The silence stretches on as heat covers my entire body. Anger, embarrassment, shame. While not the worst of my birthdays, not by a long shot, it is probably up there in the top ten.
I am about to excuse myself and bolt for the door when he continues. “Mom and Dad wouldn’t want you to blame yourself like this. They would want you to be happy.”
“I’m pretty sure that they would have wanted to be alive, more than anything,” I shoot back, which stuns him back into silence, and I take the opportunity to drive home my point. “I’ve tried to compromise with you multiple times, but it’s clear that what you are really looking for is my compliance, so I am done with this conversation.”
“It’s okay to grieve,” he says, deflated. “I grieved them too. For the hundredth time, you are not responsible for their deaths.”
I roll my eyes, and his face crumples.
“Drew, it’s time for you to move forward with your life and stop holding on to this guilt like it’s some sick badge of honor.”
His accusation hits like a slap across my face. He has never said anything so cruel to me. I look to the others for help but am left wanting. Gabe is struggling to keep up with wiping away the flow of tears down his cheeks, and Monika looks like she is going to be sick.
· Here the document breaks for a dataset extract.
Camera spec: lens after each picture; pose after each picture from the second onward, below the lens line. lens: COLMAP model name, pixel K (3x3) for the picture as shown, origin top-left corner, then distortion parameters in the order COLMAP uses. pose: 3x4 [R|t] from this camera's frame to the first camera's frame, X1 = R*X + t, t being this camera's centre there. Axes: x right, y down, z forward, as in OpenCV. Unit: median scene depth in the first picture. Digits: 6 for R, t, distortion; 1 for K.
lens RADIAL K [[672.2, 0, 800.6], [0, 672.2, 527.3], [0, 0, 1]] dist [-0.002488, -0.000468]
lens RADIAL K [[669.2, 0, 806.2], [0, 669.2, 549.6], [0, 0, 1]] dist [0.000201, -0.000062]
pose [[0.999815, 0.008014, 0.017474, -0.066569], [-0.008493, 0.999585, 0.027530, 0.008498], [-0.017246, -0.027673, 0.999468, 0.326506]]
Scott reaches out to cover my hand with his, but I yank it away.
“I know this is hard to hear, but we are making you go. If I have to take off work and drag you there myself, I will, because we love you, Drew. Despite the fact that you are hellbenton throwing your life away for no reason and have been so frustratingly stubborn, we love you.”
It’s not for no reason. It’s the other, bigger elephant in the room. It’s the reason he can grieve and move on, and I can’t: Today is not only my twenty-eighth birthday, but also the twenty-eighth anniversary of our mother’s death, and the eighth anniversary of our father’s death, and both, despite what Scott just said, are completely my fault.